__Aim of the task__: In the entries below, find every line holding the string "boolean" and collect it.

__Records for the task__:

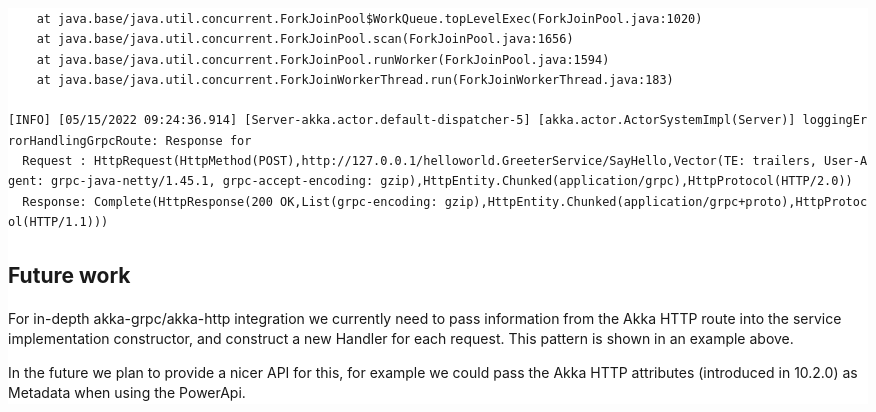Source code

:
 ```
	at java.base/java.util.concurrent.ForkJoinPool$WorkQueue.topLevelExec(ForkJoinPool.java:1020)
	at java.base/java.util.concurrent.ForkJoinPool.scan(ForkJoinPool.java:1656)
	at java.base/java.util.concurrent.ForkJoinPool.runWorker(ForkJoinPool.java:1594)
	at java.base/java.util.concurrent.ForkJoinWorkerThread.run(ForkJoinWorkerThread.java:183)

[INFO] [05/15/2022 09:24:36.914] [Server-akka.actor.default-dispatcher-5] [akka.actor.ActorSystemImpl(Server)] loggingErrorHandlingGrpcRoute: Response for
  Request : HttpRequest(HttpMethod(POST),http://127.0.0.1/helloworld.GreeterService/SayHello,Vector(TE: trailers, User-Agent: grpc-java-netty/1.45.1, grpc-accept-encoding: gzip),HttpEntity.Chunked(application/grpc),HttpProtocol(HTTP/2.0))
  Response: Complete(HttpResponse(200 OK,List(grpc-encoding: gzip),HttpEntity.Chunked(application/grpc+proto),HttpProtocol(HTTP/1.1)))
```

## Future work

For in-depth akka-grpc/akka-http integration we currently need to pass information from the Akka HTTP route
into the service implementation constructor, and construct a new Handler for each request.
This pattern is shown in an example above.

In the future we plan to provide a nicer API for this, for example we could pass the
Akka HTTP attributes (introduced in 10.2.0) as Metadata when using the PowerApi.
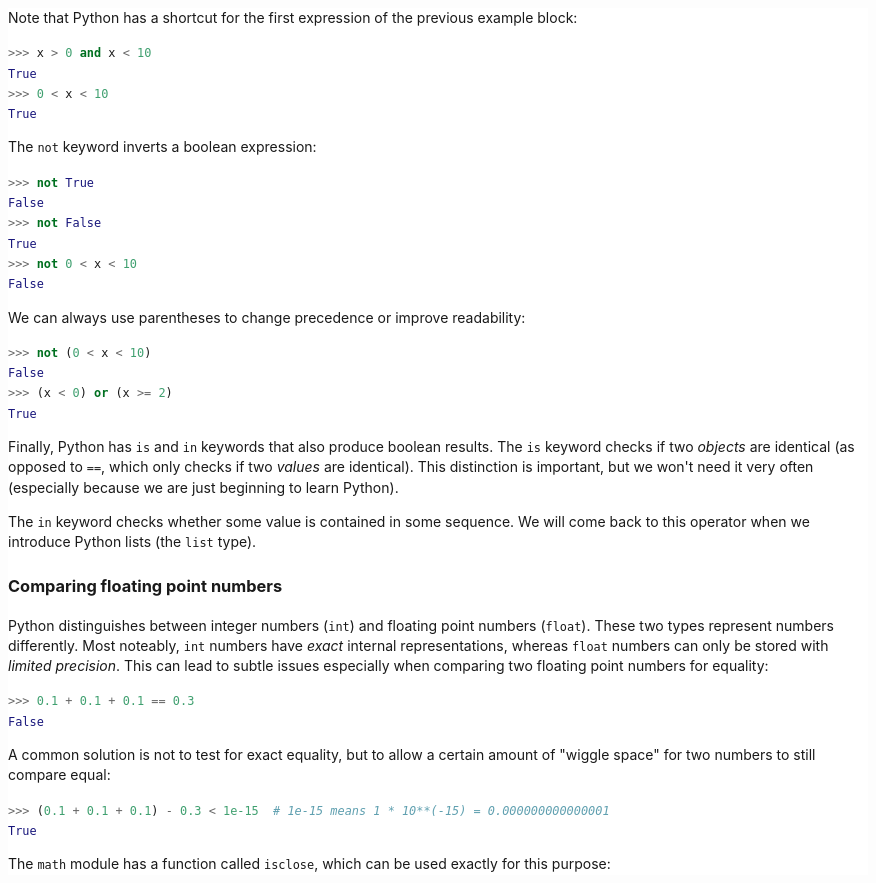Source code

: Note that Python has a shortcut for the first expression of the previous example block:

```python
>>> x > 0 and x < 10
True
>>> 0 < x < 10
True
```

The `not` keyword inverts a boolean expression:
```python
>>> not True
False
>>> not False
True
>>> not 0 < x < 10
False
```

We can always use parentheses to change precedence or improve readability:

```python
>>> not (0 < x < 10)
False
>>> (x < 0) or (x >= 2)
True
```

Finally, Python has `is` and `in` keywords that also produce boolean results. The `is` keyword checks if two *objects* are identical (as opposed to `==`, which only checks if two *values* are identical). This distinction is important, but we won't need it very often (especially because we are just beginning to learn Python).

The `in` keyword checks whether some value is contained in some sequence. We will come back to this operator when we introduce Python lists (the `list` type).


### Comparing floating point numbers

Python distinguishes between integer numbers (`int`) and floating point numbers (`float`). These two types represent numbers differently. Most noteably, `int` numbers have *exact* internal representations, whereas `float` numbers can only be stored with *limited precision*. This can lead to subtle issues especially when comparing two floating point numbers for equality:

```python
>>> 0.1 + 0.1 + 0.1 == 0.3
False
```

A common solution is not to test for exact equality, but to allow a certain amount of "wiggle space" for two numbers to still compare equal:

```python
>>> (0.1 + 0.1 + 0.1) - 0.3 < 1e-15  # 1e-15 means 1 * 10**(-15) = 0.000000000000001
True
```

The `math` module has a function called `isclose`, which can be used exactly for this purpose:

__Finished exercise__:
The `not` keyword inverts a boolean expression:
Finally, Python has `is` and `in` keywords that also produce boolean results. The `is` keyword checks if two *objects* are identical (as opposed to `==`, which only checks if two *values* are identical). This distinction is important, but we won't need it very often (especially because we are just beginning to learn Python).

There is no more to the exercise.